En el cementerio Père Lachaise de París, entre las tumbas de Molière y Jim Morrison, de María Callas y Oscar Wilde, pocos buscan la lápida del que con 25 años fue, a finales del XVIII, el hombre más poderoso de España, Manuel Godoy, protagonista de la novela ahora reeditada de José Luis Gil Soto, La traición del rey. La tumba del que fue primer ministro de Carlos IV no aparece ni en el plano que se distribuye a los turistas que acuden al camposanto, en el noreste de París. Su leyenda negra obliga.

«Todos tenemos la idea de que Godoy era poco menos que analfabeto, que entregó España a Napoleón, que era amante de la reina y por eso lo encumbraron», dijo Gil Soto a los pies de la tumba donde en 2005 tuvo la idea de escribir la novela y a la que esta semana volvió a presentar la reedición del libro.

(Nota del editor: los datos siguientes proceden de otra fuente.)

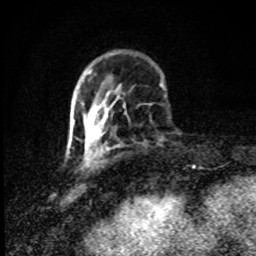
Breast MRI (dynamic contrast-enhanced), one axial slice; position 25 of 80 along the scan axis; cropped to one breast; dynamic contrast-enhanced series, time point 2 of 8 at this slice position (early post-contrast); 1.5 T; TE 4.2 ms, TR 7 ms; 256 × 256 image matrix, field of view 145 × 145 mm. Female patient.
Structures marked on this image (semi-automatically segmented with operator editing):
- enhancing-tissue mask used for the functional tumour volume (all voxels passing the contrast-enhancement thresholds inside the analysis volume; usually the tumour): bounding box <73,121,75,123> (left, top, right, bottom; pixels)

Lejos del personaje que pintan, aun hoy, libros de texto y el cine, Godoy (Badajoz, 1767 - París, 1851) tuvo «bastante sentido de Estado; no solo no vendió España a Napoleón, sino que supo ver que la iba a invadir y se lo hizo ver a los reyes», dice el escritor.

Hijo de un humilde hidalgo, Godoy llegó a Madrid con 17 años para ingresar en la Guardia de Corps. Ocho años más tarde levantaba envidias en la aristocracia, con el mejor salario del reino, por delante del de los duques de Alba y de Osuna y solo mejorado por el del propio monarca, además de una lista de títulos nobiliarios que ni el propio Gil Soto logró compilar en su totalidad.

La aristocracia solo pudo atribuir semejante ascensión a que fuese amante de la reina María Luisa de Parma. El heredero y futuro Fernando VII se sirvió de una nobleza recelosa y un clero atemorizado por la desamortización para organizar el Motín de Aranjuez, «un golpe de Estado en toda regla» que derrocó a Godoy y fue una «previa» para destronar a Carlos IV.

Desterrado, el llamado Príncipe de la Paz murió en París, en 1852, sumido en la pobreza y abandonado por su segunda mujer, Pepita Tudó; había pasado más tiempo de su vida en el exilio que en España.

La novela dibuja así otro Godoy, un personaje con sus luces y sus sombras, completamente distinto al que reside en el imaginario popular. No era un analfabeto, no fue un traidor y, probablemente, tampoco el amante de la reina, 16 años mayor que él y con quien en realidad tenía una relación materno-filial.

No obstante, la nueva edición del libro incluye una joya. Tres años después de su publicación, Gil Soto recibió la llamada de Maximiliana Guijarro, una jubilada de Telefónica que vivía en Alcalá de Henares y era la viuda de un descendiente directo del hijo de Godoy y Tudó.

Guijarro guardaba más de 70 cartas manuscritas por el propio Godoy, dirigidas a Tudó, que nunca habían sido publicadas y que siempre habían permanecido en manos privadas. Por consejo del escritor, Guijarro puso las cartas a disposición pública y la mayoría pueden ser consultadas en el archivo de la Asamblea de Extremadura, de donde era originario Godoy.

Solo dos cartas no están a disponibles. Una se la quedó Guijarro como recuerdo y la otra se la regaló a Gil Soto, que la incluyó en esta nueva edición que conmemora, anticipadamente, el 250 aniversario del nacimiento de Godoy (Badajoz, 1767). Transcrita en el capítulo 94, la epístola no revela más que las preocupaciones de un padre de familia con problemas financieros.

«Un hombre que de la nada llegó a todo», dijo Gil; alguien que fundó la primera Escuela de Veterinaria de España, la Escuela Superior de Medicina o la Escuela de Sordomudos, yace bajo una modesta tumba que ni siquiera su familia pagó; la compró su banquero.

Ahora se intenta repatriar el cuerpo y la historia comienza a hacerle ajusticia.